Public lands are a gift for which all Americans should be grateful, and Steven Davis, a professor of political science and environmental studies, believes these lands should remain public. He builds a thorough argument in his impassioned treatise, In Defense of Public Lands, in which he views the public-versus-private debate from both sides.
Davis begins by dramatically calling attention to the vast amount of public land in the United States—almost thirty-seven percent of total land mass. He then contrasts the ownership of this land by state and federal governments with the desire to privatize it.
The author does an admirable job of positing the arguments of privatization proponents before devoting the remainder of the book to building a strong case for keeping land in public hands. The economic argument is particularly compelling; the book cites “meticulously calculated ROI studies” from the Trust for Public Land, indicating that the ROI for state land acquisition programs ranges from 400 to 1,100 percent. Davis doesn’t stop there; he also presents lucid ecological and political arguments in support of public lands.

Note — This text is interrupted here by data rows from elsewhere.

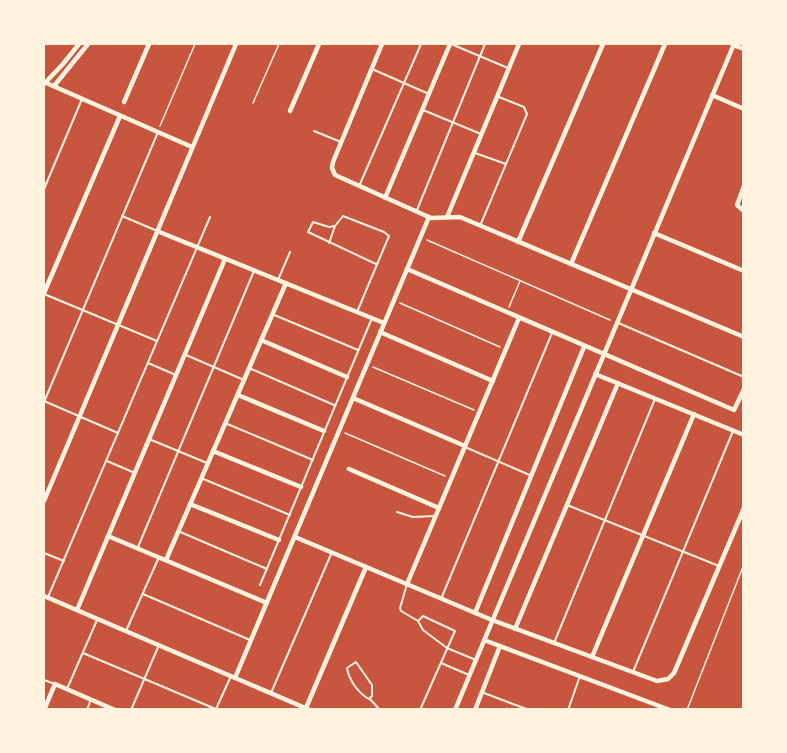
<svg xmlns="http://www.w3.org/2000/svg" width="787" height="753" font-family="Signika,sans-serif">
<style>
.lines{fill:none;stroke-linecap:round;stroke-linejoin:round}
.path{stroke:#fff3e0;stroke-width:1.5}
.service{stroke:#fff3e0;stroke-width:2}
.minor{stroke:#fff3e0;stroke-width:4.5}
</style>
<rect width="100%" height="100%" fill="#c8553d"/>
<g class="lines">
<g class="path">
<path d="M253,103L279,44"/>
<path d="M160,126L195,44"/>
<path d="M427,240L610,320"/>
<path d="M400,303L500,347"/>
<path d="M509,307L520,281"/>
<path d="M373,367L474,410"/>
<path d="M345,433L445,476"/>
<path d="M687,710L744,564"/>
</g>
<g class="service">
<path d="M451,44L508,68"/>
<path d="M372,69L429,94"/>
<path d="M423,110L481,134"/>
<path d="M314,131L341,142"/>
<path d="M475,153L506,164"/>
<path d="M360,184L421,44"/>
<path d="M44,189L82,99"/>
<path d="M417,210L485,44"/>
<path d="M122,216L155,230"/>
<path d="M335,226L329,227L313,222L308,232L376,264"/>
<path d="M480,226L527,114L524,107L499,97"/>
<path d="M329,243L335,226L343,216L384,232L389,236L357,312"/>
<path d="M278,280L290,252"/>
<path d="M44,294L157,341"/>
<path d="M272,314L358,350"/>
<path d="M616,322L744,377"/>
<path d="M186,355L244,380"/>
<path d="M148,363L176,375"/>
<path d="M249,368L334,405"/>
<path d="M44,401L118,433"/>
<path d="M44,402L158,132"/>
<path d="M225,423L313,460"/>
<path d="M149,439L207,463"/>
<path d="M465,447L532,476"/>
<path d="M107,461L135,473"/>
<path d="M201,478L290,515"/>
<path d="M567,505L719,566"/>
<path d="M397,512L413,517L435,516"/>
<path d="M178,531L267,569"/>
<path d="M138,547L254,271"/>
<path d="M44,553L64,561"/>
<path d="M407,584L400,608L401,611L418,621L423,630L447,648L476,660"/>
<path d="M260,585L372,318"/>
<path d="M143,594L250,640"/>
<path d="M48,597L210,217"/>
<path d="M441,599L552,333"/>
<path d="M418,621L423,616L455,631L420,710"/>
<path d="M126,631L159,557"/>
<path d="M554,643L655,399"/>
<path d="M83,653L218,710"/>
<path d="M356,662L372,685V696L369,699C358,693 349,680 347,668Z"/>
<path d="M441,663L469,675"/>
<path d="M633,672L733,431"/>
<path d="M44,680L55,684"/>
<path d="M67,689L97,620"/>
<path d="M271,693L332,552"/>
<path d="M484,693L529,710"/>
<path d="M370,699L380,710"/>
<path d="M216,709L231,676"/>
<path d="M87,710L91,699"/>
<path d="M131,710L159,645"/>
<path d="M568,710L580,676"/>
</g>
<g class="minor">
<path d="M382,44L333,162L332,168L335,175L431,218L460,217L744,337"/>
<path d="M733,45L744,49"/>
<path d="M44,82L192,147"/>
<path d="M44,84L63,64L79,44"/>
<path d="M54,86L88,44"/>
<path d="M712,95L744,109"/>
<path d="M124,102L149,44"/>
<path d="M290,111L319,44"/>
<path d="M744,186L737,205L744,211"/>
<path d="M385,198L450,44"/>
<path d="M447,217L519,44"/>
<path d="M157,231L384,323"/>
<path d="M654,233L744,271"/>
<path d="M518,242L603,44"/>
<path d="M571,264L665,44"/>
<path d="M407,269L734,410L744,389"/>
<path d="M44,293L120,116"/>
<path d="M380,332L493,381"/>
<path d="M261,340L347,377"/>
<path d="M595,374L744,435"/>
<path d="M238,395L324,431"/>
<path d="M353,398L465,446"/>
<path d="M213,451L301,487"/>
<path d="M349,469L439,508"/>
<path d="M44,501L236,44"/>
<path d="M190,504L279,540"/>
<path d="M108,536L267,603"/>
<path d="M295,537L492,620L657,681L668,679L674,673L744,508"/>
<path d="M166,560L286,283"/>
<path d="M407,584L519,318"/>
<path d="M44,596L310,710"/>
<path d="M77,610L225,259"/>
<path d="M475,613L584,347"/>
<path d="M515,629L618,383"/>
<path d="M484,640L670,710"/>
<path d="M592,657L694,414"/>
<path d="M235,678L429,217"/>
<path d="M306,708L366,567"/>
<path d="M44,710L55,684L115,710"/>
<path d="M455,710L734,44"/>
<path d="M475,710L500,646"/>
</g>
</g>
<rect width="787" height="753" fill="none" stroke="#fff3e0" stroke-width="90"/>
</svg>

Davis acknowledges that the public-versus-private land debate has entered a “new era.” In what may be the most heartfelt section of the book, the author enumerates specific ways in which public lands must be defended against those seeking privatization; these arguments include “frame public lands as a patriotic imperative,” “seize the historical narrative,” and “build as broad a coalition as possible.” The book ends with an insightful assessment of “public lands over the long term,” as well as an elegantly written concluding section that answers the question, “What Are Our Public Lands For?”
This is a convincing and fervent plea for the country’s public lands, which the author calls “a unique treasure and the envy of the world” to be preserved.